Task prompt – In each of the rows below, switch "common name" to "vernacular name" and reproduce every row otherwise unchanged.

Given information –
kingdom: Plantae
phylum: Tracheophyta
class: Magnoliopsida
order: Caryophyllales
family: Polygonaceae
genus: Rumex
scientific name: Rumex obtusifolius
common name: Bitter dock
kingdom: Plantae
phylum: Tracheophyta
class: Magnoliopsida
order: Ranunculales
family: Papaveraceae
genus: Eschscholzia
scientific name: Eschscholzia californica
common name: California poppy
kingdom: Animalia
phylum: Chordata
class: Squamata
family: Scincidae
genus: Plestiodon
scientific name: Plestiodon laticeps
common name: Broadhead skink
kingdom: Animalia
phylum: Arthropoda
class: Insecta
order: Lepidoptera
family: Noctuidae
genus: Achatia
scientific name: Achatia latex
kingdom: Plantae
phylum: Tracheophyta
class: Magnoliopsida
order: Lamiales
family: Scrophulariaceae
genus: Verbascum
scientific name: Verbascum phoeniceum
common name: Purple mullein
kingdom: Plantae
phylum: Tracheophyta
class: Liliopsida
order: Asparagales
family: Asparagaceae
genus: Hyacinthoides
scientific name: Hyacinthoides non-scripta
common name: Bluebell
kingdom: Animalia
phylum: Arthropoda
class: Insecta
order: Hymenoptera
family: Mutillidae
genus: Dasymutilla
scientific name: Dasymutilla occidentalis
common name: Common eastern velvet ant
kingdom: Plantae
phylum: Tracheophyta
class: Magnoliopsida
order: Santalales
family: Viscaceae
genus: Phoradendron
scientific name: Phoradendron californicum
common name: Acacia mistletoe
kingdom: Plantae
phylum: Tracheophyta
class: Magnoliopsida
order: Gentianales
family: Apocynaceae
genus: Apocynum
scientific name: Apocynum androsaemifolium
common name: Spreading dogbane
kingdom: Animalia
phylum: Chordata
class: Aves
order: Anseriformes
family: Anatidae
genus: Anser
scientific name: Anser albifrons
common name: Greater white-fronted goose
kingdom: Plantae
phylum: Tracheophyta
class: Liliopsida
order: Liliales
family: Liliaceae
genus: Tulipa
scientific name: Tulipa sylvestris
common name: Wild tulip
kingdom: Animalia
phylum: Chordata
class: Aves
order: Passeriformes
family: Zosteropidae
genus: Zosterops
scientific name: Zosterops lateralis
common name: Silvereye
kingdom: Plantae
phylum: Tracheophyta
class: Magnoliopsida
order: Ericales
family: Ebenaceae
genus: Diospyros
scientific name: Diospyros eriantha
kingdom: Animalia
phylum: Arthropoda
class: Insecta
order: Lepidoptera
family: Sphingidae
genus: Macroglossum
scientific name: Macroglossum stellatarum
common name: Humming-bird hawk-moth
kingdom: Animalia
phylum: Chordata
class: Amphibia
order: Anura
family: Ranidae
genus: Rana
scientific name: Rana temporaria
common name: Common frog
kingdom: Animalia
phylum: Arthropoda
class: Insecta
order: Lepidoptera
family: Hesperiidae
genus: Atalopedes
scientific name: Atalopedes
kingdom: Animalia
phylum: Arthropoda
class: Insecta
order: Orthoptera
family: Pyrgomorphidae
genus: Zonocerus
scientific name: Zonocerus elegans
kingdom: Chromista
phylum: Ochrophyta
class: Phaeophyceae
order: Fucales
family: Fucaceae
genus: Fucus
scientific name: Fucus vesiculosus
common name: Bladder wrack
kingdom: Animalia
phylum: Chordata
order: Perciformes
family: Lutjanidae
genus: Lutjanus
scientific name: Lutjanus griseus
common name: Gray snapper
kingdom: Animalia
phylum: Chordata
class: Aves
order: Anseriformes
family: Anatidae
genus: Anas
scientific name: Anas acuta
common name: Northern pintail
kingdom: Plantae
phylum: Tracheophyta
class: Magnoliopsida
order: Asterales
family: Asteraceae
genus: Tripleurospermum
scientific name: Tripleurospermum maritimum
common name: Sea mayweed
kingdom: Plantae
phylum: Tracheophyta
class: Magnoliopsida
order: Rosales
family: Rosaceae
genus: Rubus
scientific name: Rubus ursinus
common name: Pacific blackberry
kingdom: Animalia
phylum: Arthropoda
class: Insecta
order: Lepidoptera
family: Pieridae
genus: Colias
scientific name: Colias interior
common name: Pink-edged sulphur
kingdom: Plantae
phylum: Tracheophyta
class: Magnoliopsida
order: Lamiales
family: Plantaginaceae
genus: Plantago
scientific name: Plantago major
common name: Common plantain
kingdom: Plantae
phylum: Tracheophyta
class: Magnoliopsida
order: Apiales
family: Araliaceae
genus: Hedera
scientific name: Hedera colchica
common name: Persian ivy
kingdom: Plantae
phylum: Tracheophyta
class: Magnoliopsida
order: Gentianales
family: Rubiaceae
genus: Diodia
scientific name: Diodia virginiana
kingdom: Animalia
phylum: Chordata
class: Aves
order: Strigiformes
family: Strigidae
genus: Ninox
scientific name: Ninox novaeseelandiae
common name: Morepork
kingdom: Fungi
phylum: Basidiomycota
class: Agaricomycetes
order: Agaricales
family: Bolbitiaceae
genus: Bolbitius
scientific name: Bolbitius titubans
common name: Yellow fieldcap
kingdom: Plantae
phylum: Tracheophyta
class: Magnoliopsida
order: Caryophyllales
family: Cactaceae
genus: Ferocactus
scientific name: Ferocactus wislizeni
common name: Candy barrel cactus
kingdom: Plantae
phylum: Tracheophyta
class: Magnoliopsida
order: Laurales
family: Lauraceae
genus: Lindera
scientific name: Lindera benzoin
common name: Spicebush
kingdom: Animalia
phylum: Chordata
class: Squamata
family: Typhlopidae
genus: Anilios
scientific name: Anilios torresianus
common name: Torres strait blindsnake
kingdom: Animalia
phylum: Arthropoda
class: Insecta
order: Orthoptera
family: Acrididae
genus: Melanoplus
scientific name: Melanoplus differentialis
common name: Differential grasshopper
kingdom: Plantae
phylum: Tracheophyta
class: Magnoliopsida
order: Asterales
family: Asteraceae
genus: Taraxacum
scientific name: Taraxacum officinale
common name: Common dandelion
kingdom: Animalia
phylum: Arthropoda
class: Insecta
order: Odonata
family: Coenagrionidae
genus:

Solved exercise –
kingdom: Plantae
phylum: Tracheophyta
class: Magnoliopsida
order: Caryophyllales
family: Polygonaceae
genus: Rumex
scientific name: Rumex obtusifolius
vernacular name: Bitter dock
kingdom: Plantae
phylum: Tracheophyta
class: Magnoliopsida
order: Ranunculales
family: Papaveraceae
genus: Eschscholzia
scientific name: Eschscholzia californica
vernacular name: California poppy
kingdom: Animalia
phylum: Chordata
class: Squamata
family: Scincidae
genus: Plestiodon
scientific name: Plestiodon laticeps
vernacular name: Broadhead skink
kingdom: Animalia
phylum: Arthropoda
class: Insecta
order: Lepidoptera
family: Noctuidae
genus: Achatia
scientific name: Achatia latex
kingdom: Plantae
phylum: Tracheophyta
class: Magnoliopsida
order: Lamiales
family: Scrophulariaceae
genus: Verbascum
scientific name: Verbascum phoeniceum
vernacular name: Purple mullein
kingdom: Plantae
phylum: Tracheophyta
class: Liliopsida
order: Asparagales
family: Asparagaceae
genus: Hyacinthoides
scientific name: Hyacinthoides non-scripta
vernacular name: Bluebell
kingdom: Animalia
phylum: Arthropoda
class: Insecta
order: Hymenoptera
family: Mutillidae
genus: Dasymutilla
scientific name: Dasymutilla occidentalis
vernacular name: Common eastern velvet ant
kingdom: Plantae
phylum: Tracheophyta
class: Magnoliopsida
order: Santalales
family: Viscaceae
genus: Phoradendron
scientific name: Phoradendron californicum
vernacular name: Acacia mistletoe
kingdom: Plantae
phylum: Tracheophyta
class: Magnoliopsida
order: Gentianales
family: Apocynaceae
genus: Apocynum
scientific name: Apocynum androsaemifolium
vernacular name: Spreading dogbane
kingdom: Animalia
phylum: Chordata
class: Aves
order: Anseriformes
family: Anatidae
genus: Anser
scientific name: Anser albifrons
vernacular name: Greater white-fronted goose
kingdom: Plantae
phylum: Tracheophyta
class: Liliopsida
order: Liliales
family: Liliaceae
genus: Tulipa
scientific name: Tulipa sylvestris
vernacular name: Wild tulip
kingdom: Animalia
phylum: Chordata
class: Aves
order: Passeriformes
family: Zosteropidae
genus: Zosterops
scientific name: Zosterops lateralis
vernacular name: Silvereye
kingdom: Plantae
phylum: Tracheophyta
class: Magnoliopsida
order: Ericales
family: Ebenaceae
genus: Diospyros
scientific name: Diospyros eriantha
kingdom: Animalia
phylum: Arthropoda
class: Insecta
order: Lepidoptera
family: Sphingidae
genus: Macroglossum
scientific name: Macroglossum stellatarum
vernacular name: Humming-bird hawk-moth
kingdom: Animalia
phylum: Chordata
class: Amphibia
order: Anura
family: Ranidae
genus: Rana
scientific name: Rana temporaria
vernacular name: Common frog
kingdom: Animalia
phylum: Arthropoda
class: Insecta
order: Lepidoptera
family: Hesperiidae
genus: Atalopedes
scientific name: Atalopedes
kingdom: Animalia
phylum: Arthropoda
class: Insecta
order: Orthoptera
family: Pyrgomorphidae
genus: Zonocerus
scientific name: Zonocerus elegans
kingdom: Chromista
phylum: Ochrophyta
class: Phaeophyceae
order: Fucales
family: Fucaceae
genus: Fucus
scientific name: Fucus vesiculosus
vernacular name: Bladder wrack
kingdom: Animalia
phylum: Chordata
order: Perciformes
family: Lutjanidae
genus: Lutjanus
scientific name: Lutjanus griseus
vernacular name: Gray snapper
kingdom: Animalia
phylum: Chordata
class: Aves
order: Anseriformes
family: Anatidae
genus: Anas
scientific name: Anas acuta
vernacular name: Northern pintail
kingdom: Plantae
phylum: Tracheophyta
class: Magnoliopsida
order: Asterales
family: Asteraceae
genus: Tripleurospermum
scientific name: Tripleurospermum maritimum
vernacular name: Sea mayweed
kingdom: Plantae
phylum: Tracheophyta
class: Magnoliopsida
order: Rosales
family: Rosaceae
genus: Rubus
scientific name: Rubus ursinus
vernacular name: Pacific blackberry
kingdom: Animalia
phylum: Arthropoda
class: Insecta
order: Lepidoptera
family: Pieridae
genus: Colias
scientific name: Colias interior
vernacular name: Pink-edged sulphur
kingdom: Plantae
phylum: Tracheophyta
class: Magnoliopsida
order: Lamiales
family: Plantaginaceae
genus: Plantago
scientific name: Plantago major
vernacular name: Common plantain
kingdom: Plantae
phylum: Tracheophyta
class: Magnoliopsida
order: Apiales
family: Araliaceae
genus: Hedera
scientific name: Hedera colchica
vernacular name: Persian ivy
kingdom: Plantae
phylum: Tracheophyta
class: Magnoliopsida
order: Gentianales
family: Rubiaceae
genus: Diodia
scientific name: Diodia virginiana
kingdom: Animalia
phylum: Chordata
class: Aves
order: Strigiformes
family: Strigidae
genus: Ninox
scientific name: Ninox novaeseelandiae
vernacular name: Morepork
kingdom: Fungi
phylum: Basidiomycota
class: Agaricomycetes
order: Agaricales
family: Bolbitiaceae
genus: Bolbitius
scientific name: Bolbitius titubans
vernacular name: Yellow fieldcap
kingdom: Plantae
phylum: Tracheophyta
class: Magnoliopsida
order: Caryophyllales
family: Cactaceae
genus: Ferocactus
scientific name: Ferocactus wislizeni
vernacular name: Candy barrel cactus
kingdom: Plantae
phylum: Tracheophyta
class: Magnoliopsida
order: Laurales
family: Lauraceae
genus: Lindera
scientific name: Lindera benzoin
vernacular name: Spicebush
kingdom: Animalia
phylum: Chordata
class: Squamata
family: Typhlopidae
genus: Anilios
scientific name: Anilios torresianus
vernacular name: Torres strait blindsnake
kingdom: Animalia
phylum: Arthropoda
class: Insecta
order: Orthoptera
family: Acrididae
genus: Melanoplus
scientific name: Melanoplus differentialis
vernacular name: Differential grasshopper
kingdom: Plantae
phylum: Tracheophyta
class: Magnoliopsida
order: Asterales
family: Asteraceae
genus: Taraxacum
scientific name: Taraxacum officinale
vernacular name: Common dandelion
kingdom: Animalia
phylum: Arthropoda
class: Insecta
order: Odonata
family: Coenagrionidae
genus:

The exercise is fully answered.